**EXERCISE INPUTS**.
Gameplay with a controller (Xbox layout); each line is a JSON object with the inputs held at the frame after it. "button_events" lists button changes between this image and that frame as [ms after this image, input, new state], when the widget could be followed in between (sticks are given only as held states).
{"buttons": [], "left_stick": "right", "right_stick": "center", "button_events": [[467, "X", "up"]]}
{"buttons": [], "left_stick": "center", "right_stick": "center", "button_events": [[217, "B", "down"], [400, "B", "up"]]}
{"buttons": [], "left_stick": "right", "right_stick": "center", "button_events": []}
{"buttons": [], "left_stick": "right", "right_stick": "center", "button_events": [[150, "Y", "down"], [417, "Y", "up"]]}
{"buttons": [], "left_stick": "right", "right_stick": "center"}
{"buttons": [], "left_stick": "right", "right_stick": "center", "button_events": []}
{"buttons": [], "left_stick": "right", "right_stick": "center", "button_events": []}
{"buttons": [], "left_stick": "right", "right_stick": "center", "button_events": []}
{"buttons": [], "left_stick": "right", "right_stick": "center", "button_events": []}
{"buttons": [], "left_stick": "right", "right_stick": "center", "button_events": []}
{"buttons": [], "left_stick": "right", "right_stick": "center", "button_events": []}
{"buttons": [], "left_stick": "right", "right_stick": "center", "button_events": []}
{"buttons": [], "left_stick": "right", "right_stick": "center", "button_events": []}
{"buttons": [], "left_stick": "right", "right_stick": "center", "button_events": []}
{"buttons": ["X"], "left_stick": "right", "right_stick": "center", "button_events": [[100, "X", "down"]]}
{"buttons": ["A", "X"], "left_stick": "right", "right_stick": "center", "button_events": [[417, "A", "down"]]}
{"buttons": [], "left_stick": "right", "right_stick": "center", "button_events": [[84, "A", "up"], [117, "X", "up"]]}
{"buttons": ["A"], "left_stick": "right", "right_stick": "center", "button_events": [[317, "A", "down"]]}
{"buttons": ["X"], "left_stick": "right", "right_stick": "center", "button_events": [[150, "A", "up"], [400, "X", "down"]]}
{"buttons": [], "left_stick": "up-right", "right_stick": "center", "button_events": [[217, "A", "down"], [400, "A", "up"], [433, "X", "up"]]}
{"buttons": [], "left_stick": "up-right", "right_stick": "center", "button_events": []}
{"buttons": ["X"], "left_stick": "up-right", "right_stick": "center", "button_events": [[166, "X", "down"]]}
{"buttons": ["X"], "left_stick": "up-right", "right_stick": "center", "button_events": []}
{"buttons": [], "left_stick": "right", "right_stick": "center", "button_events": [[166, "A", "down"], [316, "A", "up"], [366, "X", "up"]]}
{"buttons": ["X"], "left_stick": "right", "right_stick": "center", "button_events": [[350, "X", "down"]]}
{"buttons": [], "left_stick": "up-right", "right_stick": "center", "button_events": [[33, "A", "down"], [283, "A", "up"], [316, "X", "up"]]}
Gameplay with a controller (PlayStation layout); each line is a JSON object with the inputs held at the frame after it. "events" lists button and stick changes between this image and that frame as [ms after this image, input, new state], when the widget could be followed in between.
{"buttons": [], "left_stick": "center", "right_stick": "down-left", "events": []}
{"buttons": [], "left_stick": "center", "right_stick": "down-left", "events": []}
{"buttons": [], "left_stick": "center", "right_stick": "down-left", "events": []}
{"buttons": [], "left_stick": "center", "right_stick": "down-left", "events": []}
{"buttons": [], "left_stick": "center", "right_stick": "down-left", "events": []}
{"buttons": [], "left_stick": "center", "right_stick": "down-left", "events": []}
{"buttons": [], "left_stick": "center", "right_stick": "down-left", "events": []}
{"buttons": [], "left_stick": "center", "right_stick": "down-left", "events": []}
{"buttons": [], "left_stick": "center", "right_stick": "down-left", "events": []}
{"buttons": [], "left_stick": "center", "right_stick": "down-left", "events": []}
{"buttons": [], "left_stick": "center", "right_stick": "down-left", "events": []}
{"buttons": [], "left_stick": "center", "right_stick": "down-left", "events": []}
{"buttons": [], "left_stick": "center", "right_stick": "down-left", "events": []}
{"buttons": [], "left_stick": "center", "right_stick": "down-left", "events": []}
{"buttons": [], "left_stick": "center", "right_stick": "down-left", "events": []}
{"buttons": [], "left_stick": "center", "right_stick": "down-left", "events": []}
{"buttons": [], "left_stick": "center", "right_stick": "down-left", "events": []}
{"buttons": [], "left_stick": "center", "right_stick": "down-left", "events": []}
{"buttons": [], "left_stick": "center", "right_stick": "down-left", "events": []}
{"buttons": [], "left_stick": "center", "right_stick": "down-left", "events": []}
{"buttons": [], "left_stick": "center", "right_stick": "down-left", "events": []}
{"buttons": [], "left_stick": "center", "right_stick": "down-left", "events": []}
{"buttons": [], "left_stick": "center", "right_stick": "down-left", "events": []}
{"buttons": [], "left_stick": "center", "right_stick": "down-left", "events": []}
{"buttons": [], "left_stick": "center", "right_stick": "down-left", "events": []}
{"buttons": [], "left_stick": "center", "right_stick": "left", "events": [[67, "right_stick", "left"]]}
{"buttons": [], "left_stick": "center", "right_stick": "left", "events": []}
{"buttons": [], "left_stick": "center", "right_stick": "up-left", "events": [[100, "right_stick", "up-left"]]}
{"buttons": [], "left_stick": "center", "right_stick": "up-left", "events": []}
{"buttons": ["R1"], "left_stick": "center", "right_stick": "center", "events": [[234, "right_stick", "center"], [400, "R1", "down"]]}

**WORK INSTRUCTIONS**.
Go through the listing above. Show each line where the word "could" is found.

**TASK RESPONSE**.
Gameplay with a controller (Xbox layout); each line is a JSON object with the inputs held at the frame after it. "button_events" lists button changes between this image and that frame as [ms after this image, input, new state], when the widget could be followed in between (sticks are given only as held states).
Gameplay with a controller (PlayStation layout); each line is a JSON object with the inputs held at the frame after it. "events" lists button and stick changes between this image and that frame as [ms after this image, input, new state], when the widget could be followed in between.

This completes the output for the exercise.